PDF(Pubmed)
Abstract:
Normalizing inflamed soils including reactive oxygen species (ROS), nitric oxide (NO), cell-free DNA, and regulating inflammation-related seeds such as macrophages, neutrophils, fibroblasts, represent a promising strategy to maintain synovial tissue homeostasis for rheumatoid arthritis (RA) treatment. Herein, ROS scavenging amphiphilic block copolymer PEGylated bilirubin and NO-scavenging PEGylated o-phenylenediamine were fabricated to self-assemble into a dually responsive nanoparticle loaded with JAK inhibitor notopterol (Not@BR/oPDA-PEG, NBOP NPs).

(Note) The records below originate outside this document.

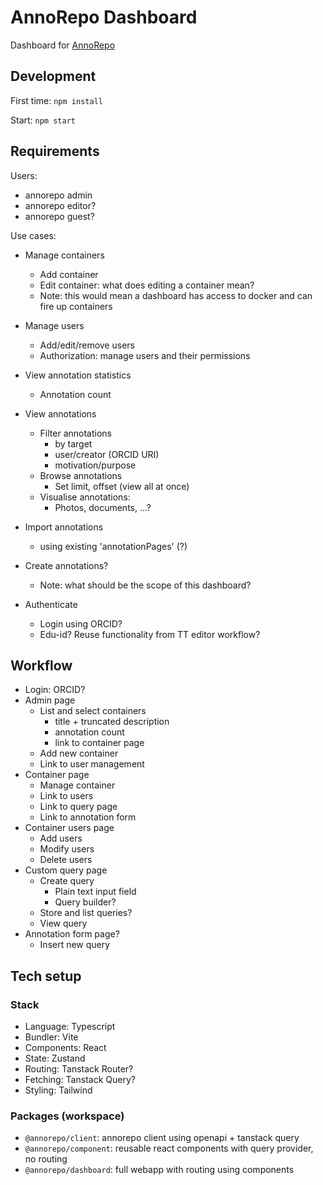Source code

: # AnnoRepo Dashboard

Dashboard for [AnnoRepo](https://github.com/knaw-huc/annorepo/)

## Development

First time: `
npm install
`

Start: `
npm start
`

## Requirements

Users: 
 - annorepo admin
 - annorepo editor?
 - annorepo guest?

Use cases:
- Manage containers
  - Add container
  - Edit container: what does editing a container mean?
  - Note: this would mean a dashboard has access to docker and can fire up
    containers
- Manage users
  - Add/edit/remove users
  - Authorization: manage users and their permissions
- View annotation statistics
  - Annotation count
- View annotations
  - Filter annotations
    - by target
    - user/creator (ORCID URI)
    - motivation/purpose
  - Browse annotations
    - Set limit, offset (view all at once)
  - Visualise annotations:
    - Photos, documents, ...?
- Import annotations
  - using existing 'annotationPages' (?)
- Create annotations?
  - Note: what should be the scope of this dashboard?

- Authenticate
  - Login using ORCID? 
  - Edu-id? Reuse functionality from TT editor workflow?

## Workflow

- Login: ORCID?
- Admin page
  - List and select containers
    - title + truncated description
    - annotation count
    - link to container page
  - Add new container
  - Link to user management
- Container page
  - Manage container
  - Link to users
  - Link to query page
  - Link to annotation form
- Container users page
  - Add users
  - Modify users
  - Delete users
- Custom query page
  - Create query
    - Plain text input field
    - Query builder?
  - Store and list queries?
  - View query
- Annotation form page?
  - Insert new query

## Tech setup

### Stack
- Language: Typescript
- Bundler: Vite
- Components: React
- State: Zustand
- Routing: Tanstack Router?
- Fetching: Tanstack Query?
- Styling: Tailwind

### Packages (workspace)

- `@annorepo/client`:    annorepo client using openapi + tanstack query
- `@annorepo/component`: reusable react components with query provider, no routing
- `@annorepo/dashboard`: full webapp with routing using components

The simultaneous ROS and NO depletion combined with JAK-STAT pathway inhibition could not only promote M2 polarization to reduce further ROS and NO generation, but also decrease cytokines and chemokines to prevent immune cell recruitment. Specifically, NBOP NPs responded to high level ROS and NO, and disintegrated to release notopterol in inflamed joints as the hydrophobic heads BR and oPDA were transformed into hydrophilic ones. The released notopterol could inhibit the JAK-STAT pathway of inflammatory cells to reduce the secretion of pro-inflammatory cytokines and chemokines. This strategy represented an effective way to regulate RA soils and seeds through breaking the positive feedback loop of inflammation aggravation, achieving an excellent anti-RA efficacy in a collagen-induced arthritis rat model. Taken together, our work offered a reference to adjust RA soils and seeds for enhanced RA treatment.
摘要:
包括活性氧(ROS)在内的土壤中的正火,一氧化氮(NO),无细胞DNA,并调节与炎症相关的种子,如巨噬细胞,中性粒细胞,成纤维细胞,代表了维持类风湿关节炎(RA)治疗滑膜组织稳态的有希望的策略。在这里,ROS清除两亲性嵌段共聚物聚乙二醇化胆红素和NO清除聚乙二醇化邻苯二胺被制造成自组装成负载有JAK抑制剂诺波特罗的双重响应纳米颗粒(Not@BR/oPDA-PEG,NBOPNPs)。同时ROS和NO耗竭结合JAK-STAT通路抑制不仅可以促进M2极化,进一步减少ROS和NO的生成,但也减少细胞因子和趋化因子,以防止免疫细胞募集。具体来说,NBOPNPs对高水平ROS和NO的反应,并随着疏水头BR和oPDA转化为亲水头而崩解,在接头中释放出诺普特罗。释放的诺普特罗可以抑制炎症细胞的JAK-STAT通路,减少促炎细胞因子和趋化因子的分泌。该策略代表了通过打破炎症加重的正反馈循环来调节RA土壤和种子的有效方法。在胶原诱导的关节炎大鼠模型中获得优异的抗RA功效。一起来看,我们的工作为调整RA土壤和种子以增强RA治疗提供了参考。